We don't really need to do this, because I moved it up in the script where it makes more sense and commented it out... If we made it here, we know there was a valid login and the login count was < 3.
if($result) {
if(mysql_num_rows($result) == 1) {
//Login Successful
*/

session_regenerate_id();
$member = mysql_fetch_assoc($result);
$_SESSION['SESS_MEMBER_ID'] = $member['member_id'];
$_SESSION['SESS_FIRST_NAME'] = $member['firstname'];
$_SESSION['SESS_LAST_NAME'] = $member['lastname'];
session_write_close();
header("location: member-index.php");
exit();
}

Can you please do somefin about this script
if(!$result=mysql_fetch_array($qry)) {
//Login failed
header("location: login-failed.php");
exit();
}

It execute the header("location:login-fail.php");
whether the username and password is right or wrong

i was thinking of somefin like this
if(!$username===$result['username'] && !$password===$result['password']) {
But i coded my script to encrypt the password...passwd='".md5($_POST['password'])."' so i can' get it ryt.

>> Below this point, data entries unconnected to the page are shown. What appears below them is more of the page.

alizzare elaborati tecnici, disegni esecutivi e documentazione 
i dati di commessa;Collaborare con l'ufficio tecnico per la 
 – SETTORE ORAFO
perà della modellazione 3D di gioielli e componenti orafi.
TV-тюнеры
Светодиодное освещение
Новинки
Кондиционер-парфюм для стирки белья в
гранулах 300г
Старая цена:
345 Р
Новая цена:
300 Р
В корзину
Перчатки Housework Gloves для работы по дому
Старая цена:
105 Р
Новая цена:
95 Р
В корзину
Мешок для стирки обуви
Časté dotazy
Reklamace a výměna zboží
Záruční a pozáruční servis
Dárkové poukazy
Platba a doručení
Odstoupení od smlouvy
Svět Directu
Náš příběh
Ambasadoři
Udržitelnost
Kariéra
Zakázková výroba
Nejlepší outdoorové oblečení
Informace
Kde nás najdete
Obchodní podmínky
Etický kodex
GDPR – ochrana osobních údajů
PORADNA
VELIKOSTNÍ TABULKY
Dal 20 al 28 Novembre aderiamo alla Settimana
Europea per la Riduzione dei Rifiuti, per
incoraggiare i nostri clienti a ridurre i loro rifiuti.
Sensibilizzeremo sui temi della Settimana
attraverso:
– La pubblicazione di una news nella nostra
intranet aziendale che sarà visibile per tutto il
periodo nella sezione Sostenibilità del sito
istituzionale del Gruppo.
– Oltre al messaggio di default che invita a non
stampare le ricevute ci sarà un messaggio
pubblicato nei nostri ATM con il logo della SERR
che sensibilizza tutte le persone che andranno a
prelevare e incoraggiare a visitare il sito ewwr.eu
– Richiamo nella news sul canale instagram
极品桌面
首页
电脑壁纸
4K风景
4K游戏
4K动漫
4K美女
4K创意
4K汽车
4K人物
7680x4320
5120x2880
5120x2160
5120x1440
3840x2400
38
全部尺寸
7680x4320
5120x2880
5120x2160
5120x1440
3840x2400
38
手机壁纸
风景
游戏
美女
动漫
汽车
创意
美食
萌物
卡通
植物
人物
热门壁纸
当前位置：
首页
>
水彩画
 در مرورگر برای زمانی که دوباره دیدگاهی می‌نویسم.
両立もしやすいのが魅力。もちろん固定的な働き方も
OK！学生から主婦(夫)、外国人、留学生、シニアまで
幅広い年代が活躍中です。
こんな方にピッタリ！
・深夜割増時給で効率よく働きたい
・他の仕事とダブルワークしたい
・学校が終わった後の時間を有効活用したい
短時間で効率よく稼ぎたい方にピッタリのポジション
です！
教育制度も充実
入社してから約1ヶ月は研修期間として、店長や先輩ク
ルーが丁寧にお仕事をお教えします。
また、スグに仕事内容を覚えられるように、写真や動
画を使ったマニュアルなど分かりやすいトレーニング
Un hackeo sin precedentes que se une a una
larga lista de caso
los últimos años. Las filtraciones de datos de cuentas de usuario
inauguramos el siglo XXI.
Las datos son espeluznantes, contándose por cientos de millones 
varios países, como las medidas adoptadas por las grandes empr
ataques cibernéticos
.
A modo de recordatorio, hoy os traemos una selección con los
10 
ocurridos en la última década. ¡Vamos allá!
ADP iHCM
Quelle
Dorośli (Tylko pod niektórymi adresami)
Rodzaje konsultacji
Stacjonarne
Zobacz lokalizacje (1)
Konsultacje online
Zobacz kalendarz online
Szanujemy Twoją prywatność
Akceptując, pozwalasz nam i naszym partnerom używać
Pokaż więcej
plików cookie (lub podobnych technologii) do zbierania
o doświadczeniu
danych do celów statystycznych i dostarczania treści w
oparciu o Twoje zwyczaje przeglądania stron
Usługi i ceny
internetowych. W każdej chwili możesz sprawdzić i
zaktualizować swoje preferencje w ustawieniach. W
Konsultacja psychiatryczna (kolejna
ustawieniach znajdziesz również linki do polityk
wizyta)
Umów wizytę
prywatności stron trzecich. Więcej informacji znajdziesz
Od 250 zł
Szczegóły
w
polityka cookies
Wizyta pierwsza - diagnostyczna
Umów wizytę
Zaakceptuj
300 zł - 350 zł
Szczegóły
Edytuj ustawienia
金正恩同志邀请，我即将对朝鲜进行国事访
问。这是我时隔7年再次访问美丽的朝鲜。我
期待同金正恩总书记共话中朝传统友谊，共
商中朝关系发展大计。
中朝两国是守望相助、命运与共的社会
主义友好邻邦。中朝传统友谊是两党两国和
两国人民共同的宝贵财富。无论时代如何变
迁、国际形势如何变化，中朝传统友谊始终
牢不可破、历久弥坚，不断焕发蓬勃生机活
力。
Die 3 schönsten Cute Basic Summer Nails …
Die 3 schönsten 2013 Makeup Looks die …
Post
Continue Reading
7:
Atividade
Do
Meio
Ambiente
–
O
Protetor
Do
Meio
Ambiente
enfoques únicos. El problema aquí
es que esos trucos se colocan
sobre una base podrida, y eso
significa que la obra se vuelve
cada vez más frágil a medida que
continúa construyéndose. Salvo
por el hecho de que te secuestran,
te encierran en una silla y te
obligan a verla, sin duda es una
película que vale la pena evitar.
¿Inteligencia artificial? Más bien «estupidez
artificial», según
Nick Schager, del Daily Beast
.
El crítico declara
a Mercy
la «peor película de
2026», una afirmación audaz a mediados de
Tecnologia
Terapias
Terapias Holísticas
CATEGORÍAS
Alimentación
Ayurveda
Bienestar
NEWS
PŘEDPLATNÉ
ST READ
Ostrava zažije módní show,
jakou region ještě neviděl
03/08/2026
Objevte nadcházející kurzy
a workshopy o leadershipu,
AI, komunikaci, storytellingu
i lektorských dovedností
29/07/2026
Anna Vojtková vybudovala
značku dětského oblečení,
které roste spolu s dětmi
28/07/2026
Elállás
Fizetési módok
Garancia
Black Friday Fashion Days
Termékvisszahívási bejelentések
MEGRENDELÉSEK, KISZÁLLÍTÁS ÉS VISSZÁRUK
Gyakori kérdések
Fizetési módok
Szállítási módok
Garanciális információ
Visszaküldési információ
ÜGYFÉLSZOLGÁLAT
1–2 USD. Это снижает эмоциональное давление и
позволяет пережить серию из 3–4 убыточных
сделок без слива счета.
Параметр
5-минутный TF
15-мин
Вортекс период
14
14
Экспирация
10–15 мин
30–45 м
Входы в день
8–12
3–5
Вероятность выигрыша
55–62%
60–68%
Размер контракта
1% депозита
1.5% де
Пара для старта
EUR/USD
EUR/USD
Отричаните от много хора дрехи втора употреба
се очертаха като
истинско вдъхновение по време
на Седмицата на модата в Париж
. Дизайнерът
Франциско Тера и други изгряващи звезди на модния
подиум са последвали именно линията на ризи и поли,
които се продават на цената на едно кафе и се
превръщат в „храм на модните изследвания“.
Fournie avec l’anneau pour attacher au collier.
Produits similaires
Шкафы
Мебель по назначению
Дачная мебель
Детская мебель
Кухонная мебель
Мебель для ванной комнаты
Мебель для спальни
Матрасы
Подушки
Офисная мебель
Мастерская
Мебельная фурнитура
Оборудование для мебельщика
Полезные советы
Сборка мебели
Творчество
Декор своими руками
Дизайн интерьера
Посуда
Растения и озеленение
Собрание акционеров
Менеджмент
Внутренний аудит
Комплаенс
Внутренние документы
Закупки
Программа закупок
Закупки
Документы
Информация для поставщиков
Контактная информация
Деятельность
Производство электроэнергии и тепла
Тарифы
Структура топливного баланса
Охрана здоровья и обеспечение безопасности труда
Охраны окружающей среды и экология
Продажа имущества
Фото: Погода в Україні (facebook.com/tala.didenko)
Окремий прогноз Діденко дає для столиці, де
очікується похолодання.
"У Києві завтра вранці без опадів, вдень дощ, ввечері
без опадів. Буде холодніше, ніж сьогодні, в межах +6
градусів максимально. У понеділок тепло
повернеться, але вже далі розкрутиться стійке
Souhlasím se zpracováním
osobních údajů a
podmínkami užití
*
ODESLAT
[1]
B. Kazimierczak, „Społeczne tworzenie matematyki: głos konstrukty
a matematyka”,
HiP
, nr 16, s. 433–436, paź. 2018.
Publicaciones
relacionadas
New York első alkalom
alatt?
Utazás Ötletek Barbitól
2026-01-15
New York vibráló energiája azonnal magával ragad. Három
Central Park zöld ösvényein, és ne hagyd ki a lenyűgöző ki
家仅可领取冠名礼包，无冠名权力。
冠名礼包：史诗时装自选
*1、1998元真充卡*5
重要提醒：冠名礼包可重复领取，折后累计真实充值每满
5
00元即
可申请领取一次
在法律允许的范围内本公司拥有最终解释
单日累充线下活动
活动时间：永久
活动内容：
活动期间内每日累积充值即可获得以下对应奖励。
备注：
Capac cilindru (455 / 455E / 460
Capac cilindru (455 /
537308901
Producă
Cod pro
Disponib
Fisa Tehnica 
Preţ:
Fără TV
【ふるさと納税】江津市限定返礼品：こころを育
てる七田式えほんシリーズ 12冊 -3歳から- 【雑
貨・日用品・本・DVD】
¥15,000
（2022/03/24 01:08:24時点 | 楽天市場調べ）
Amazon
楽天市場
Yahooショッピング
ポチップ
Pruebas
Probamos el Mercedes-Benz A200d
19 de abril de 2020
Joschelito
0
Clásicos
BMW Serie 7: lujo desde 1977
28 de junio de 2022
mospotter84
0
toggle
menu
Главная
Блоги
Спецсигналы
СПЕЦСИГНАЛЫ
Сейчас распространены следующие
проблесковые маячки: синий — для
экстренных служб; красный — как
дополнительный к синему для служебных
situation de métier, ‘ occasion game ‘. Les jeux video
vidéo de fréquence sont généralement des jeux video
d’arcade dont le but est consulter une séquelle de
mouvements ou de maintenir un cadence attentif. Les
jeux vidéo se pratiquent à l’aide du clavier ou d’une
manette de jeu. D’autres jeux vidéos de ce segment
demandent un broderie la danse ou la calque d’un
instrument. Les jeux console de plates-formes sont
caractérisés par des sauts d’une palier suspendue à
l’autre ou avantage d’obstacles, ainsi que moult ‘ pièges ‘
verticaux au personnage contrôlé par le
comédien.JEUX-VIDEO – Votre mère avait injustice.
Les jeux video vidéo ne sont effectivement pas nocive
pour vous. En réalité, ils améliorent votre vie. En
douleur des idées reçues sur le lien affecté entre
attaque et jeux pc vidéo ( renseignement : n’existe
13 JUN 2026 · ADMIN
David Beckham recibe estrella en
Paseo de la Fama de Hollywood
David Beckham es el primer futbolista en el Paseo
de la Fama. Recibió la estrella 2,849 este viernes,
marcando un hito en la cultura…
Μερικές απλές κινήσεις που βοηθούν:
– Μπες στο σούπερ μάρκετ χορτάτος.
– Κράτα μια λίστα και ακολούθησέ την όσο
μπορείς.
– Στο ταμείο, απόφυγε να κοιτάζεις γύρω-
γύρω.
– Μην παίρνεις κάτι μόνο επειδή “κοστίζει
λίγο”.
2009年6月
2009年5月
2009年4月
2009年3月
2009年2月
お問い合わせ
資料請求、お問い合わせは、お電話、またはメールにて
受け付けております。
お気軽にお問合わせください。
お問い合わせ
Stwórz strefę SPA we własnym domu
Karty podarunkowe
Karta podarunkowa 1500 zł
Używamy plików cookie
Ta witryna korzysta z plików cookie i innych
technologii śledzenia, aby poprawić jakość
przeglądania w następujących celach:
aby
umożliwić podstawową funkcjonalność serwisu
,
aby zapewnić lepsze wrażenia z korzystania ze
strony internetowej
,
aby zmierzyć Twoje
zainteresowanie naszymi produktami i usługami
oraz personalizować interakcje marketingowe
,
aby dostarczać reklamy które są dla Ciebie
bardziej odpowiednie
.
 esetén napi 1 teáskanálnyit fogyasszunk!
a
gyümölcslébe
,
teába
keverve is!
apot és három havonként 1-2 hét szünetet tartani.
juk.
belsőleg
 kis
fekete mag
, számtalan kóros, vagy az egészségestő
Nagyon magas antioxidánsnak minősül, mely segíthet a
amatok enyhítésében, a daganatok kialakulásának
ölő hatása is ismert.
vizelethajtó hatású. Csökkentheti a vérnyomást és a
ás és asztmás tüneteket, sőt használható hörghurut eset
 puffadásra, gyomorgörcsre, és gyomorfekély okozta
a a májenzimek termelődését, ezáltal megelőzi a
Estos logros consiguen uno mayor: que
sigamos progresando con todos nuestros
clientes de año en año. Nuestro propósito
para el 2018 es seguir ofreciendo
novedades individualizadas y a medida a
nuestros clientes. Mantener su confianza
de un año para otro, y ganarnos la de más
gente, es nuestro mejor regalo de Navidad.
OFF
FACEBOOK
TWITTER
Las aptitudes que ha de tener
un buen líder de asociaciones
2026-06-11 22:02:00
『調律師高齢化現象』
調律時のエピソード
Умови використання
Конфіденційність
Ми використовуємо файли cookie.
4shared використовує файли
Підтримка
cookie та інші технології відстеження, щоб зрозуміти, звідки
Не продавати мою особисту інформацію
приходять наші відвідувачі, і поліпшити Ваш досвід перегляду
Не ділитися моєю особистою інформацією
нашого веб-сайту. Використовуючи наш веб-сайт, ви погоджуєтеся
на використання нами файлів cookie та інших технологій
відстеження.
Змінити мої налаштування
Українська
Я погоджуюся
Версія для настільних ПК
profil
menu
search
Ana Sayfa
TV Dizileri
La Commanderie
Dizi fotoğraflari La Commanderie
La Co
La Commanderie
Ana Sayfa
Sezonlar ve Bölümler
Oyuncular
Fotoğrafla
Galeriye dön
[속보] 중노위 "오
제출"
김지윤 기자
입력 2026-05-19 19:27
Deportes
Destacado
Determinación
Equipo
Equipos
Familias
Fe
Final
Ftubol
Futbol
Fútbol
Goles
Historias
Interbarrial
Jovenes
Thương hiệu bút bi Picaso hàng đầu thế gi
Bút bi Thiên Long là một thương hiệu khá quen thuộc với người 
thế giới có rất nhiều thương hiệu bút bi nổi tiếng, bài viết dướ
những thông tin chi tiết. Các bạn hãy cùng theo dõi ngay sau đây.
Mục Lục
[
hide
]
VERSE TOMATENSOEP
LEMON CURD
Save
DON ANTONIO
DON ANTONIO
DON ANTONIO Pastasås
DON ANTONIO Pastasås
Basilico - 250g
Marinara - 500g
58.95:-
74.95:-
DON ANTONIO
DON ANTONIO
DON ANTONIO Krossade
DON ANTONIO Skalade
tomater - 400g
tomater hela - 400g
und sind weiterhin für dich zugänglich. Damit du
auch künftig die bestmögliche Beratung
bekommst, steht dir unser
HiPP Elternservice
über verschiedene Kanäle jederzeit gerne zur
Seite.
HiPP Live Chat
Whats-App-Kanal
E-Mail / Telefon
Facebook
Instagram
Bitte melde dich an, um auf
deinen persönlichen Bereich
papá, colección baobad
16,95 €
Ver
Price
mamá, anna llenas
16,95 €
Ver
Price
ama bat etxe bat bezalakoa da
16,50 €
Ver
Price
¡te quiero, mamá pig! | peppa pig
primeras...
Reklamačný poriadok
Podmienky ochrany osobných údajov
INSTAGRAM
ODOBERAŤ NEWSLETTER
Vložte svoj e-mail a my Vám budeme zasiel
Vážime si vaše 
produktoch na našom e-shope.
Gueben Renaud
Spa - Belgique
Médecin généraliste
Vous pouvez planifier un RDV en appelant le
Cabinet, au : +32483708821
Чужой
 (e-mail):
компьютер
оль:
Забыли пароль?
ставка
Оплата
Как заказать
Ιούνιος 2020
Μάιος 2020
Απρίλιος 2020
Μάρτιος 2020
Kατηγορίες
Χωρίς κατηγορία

What you are saying is essentially the same thing I am saying, so my best advice is to make sure you are comparing apples to apples, not apples to oranges... If you encode (hash) the POSTed password value, you must compare it to a hashed value of the stored password to get a correct match. (I think you should be storing the password value as a hashed (encoded) value for security anyway.)